When calculating the break-even points for the benchmarks, the authors claim that only the first optimization done to the app needs to pay the price of identifying hot-spots and inserting profiling code in the correct places; however if the program behavior changes over time (which is after all the whole premise of the paper) then perhaps it is necessary for future optimizations to redo this work, making this assumption invalid.

The break-even points for the benchmarks were done using a back-of-the-envelope calculation -- more convincing numbers would be had from simulations or actual experimentation.

The benchmark performances were calculated without taking into account the overheads of optimizing the code and hot-swapping back into the app; probably because adding those in kills any performance gain from using the system. Besides the obvious amount of overhead from doing the optimizations (which unless idle cycles can be correctly identified will impact the app's performance), there is a significant amount of work involved in swapping the optimized code back into the app -- e.g. keeping track of threads that are in the affected region of code, updating dependencies, and possibly undoing previous opts in other regions of code that impinges on this one.

Broader Picture

An obvious point of future work is to do the studies suggested in the first two points of the Flaws section.

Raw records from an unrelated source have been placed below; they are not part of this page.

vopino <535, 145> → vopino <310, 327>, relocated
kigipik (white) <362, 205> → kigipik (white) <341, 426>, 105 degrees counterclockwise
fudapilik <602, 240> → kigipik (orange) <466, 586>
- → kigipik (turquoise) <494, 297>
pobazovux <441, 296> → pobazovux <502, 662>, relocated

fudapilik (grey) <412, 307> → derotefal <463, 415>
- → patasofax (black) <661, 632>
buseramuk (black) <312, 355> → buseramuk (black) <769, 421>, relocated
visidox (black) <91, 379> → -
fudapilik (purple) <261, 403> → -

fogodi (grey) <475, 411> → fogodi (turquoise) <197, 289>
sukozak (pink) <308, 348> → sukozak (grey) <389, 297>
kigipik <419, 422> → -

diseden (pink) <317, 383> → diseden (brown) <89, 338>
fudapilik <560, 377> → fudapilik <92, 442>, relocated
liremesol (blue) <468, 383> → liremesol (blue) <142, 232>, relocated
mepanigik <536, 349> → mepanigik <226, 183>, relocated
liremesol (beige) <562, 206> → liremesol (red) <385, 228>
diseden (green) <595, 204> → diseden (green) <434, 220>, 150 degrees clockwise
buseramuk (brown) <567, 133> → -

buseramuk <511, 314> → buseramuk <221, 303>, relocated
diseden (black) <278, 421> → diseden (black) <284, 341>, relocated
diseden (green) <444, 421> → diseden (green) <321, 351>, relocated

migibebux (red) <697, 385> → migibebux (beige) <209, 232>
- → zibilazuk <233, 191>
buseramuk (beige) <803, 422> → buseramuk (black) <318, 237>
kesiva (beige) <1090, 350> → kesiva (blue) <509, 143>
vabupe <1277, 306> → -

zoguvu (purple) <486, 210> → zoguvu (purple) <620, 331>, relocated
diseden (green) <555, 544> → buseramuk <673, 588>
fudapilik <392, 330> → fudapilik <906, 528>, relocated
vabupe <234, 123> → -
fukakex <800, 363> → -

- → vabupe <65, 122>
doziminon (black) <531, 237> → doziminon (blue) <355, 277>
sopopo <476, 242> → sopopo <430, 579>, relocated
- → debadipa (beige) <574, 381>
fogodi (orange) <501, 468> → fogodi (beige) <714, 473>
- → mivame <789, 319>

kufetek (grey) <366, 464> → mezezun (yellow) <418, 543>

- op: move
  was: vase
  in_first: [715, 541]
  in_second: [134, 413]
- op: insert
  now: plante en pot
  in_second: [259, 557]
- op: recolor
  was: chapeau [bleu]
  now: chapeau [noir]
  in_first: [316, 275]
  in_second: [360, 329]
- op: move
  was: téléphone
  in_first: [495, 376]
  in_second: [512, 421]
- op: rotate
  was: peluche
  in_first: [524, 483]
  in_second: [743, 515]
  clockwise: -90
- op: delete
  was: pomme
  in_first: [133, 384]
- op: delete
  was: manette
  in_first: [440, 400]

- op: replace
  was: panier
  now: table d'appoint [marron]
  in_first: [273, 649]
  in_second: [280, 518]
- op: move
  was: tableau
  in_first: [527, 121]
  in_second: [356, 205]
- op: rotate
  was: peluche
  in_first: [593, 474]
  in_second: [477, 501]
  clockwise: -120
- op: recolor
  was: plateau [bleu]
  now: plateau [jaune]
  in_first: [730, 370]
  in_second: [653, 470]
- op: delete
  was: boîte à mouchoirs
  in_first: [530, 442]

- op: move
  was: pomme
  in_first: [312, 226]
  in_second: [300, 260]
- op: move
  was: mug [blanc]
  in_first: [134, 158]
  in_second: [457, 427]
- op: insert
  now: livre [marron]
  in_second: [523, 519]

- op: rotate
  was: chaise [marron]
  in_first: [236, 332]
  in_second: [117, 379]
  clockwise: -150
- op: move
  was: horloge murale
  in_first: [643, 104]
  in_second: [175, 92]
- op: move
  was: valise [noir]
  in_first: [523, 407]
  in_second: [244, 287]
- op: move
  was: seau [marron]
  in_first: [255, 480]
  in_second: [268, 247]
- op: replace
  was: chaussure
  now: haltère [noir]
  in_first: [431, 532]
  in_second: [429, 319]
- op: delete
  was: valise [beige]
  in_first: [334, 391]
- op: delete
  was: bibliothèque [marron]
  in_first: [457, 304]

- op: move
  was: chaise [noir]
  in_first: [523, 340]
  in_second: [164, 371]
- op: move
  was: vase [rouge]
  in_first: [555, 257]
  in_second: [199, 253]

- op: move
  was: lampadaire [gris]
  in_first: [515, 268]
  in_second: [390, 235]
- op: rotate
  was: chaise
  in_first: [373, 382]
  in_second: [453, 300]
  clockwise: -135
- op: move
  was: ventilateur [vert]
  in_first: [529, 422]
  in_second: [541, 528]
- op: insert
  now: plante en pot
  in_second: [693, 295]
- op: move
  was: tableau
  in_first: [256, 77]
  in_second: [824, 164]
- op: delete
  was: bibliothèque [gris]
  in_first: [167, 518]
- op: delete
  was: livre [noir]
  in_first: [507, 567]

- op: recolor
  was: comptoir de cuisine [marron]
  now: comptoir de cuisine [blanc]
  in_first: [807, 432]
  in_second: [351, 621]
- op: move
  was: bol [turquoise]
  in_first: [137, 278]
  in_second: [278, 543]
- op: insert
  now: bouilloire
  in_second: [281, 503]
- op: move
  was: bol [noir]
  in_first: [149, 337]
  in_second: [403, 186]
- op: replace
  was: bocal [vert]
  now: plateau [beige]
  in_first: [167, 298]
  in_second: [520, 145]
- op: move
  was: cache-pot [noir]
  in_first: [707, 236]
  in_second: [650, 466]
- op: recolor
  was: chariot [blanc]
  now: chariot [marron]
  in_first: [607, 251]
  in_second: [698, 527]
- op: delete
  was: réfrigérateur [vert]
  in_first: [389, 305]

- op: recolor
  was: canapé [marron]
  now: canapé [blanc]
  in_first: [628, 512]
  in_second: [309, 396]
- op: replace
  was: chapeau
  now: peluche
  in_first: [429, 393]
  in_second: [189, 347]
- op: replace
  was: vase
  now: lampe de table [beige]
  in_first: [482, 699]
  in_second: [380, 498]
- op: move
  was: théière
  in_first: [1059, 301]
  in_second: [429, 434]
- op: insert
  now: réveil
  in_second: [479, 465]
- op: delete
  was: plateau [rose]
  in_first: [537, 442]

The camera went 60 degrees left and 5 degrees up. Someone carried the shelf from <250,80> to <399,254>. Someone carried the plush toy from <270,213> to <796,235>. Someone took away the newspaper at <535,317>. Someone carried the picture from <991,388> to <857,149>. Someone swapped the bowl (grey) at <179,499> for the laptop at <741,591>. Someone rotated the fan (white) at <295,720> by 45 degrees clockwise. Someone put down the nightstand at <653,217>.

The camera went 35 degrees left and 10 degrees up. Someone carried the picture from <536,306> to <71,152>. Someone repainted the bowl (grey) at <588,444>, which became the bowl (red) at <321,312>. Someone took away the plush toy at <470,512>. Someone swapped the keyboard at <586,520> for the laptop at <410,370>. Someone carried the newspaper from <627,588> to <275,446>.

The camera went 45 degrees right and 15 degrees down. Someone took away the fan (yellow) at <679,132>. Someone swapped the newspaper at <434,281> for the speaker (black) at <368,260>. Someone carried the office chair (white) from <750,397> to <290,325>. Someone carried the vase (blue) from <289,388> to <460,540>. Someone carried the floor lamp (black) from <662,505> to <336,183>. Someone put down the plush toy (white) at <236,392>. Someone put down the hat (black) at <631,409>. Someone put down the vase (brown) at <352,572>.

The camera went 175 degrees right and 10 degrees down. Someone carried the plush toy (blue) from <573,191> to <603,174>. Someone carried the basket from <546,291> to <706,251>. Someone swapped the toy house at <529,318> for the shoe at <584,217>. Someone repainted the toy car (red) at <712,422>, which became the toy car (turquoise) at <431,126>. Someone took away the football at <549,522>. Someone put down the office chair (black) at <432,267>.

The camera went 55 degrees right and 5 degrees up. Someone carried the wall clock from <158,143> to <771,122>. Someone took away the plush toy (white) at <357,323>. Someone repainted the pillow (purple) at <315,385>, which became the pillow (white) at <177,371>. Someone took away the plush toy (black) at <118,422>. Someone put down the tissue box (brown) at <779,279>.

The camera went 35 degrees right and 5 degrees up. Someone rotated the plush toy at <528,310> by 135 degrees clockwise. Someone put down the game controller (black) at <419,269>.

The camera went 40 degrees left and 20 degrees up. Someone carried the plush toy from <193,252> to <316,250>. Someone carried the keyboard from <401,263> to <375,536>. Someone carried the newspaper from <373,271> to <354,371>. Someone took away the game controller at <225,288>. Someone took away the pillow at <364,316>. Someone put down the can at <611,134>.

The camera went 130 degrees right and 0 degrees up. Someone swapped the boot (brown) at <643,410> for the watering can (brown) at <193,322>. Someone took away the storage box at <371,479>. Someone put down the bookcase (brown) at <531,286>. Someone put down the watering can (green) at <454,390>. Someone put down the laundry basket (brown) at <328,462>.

The authors also recognize some future work left to do (e.g. calculating whether the benefit of a particular opt is worth the cost, figuring out the most useful metrics to collect). Another interesting questions is what other traditional optimizations (other than instruction scheduling) can be adapted to benefit from continuous optimization? Some quick ideas --- some opts, like Partial Redundancy Elimination, have the potential to make performance worse rather than better; dynamic profiling can detect when this happens and remove the offending optimization. Perhaps the metrics reported by the profiling could help in calculating more accurate spill costs for register allocation; if the apps behavior changes the spill costs may also change.

A big problem revealed by the work is the cost of dynamically profiling an application. This involves a large amount of overhead. It is a problem that we also may have seen in the Crusoe paper -- they didn't give performance numbers at all, much less break them down into causes, but my impression is that performance was a problem, and some percentage of that came from the profiling they did. Of course, Crusoe did its profiling in HW, which presumably is much less expensive than SW profiling -- it would be very interesting to see some sort of breakdown of Crusoe performance and compare the profiling cost there with the profiling cost in the system described in this paper.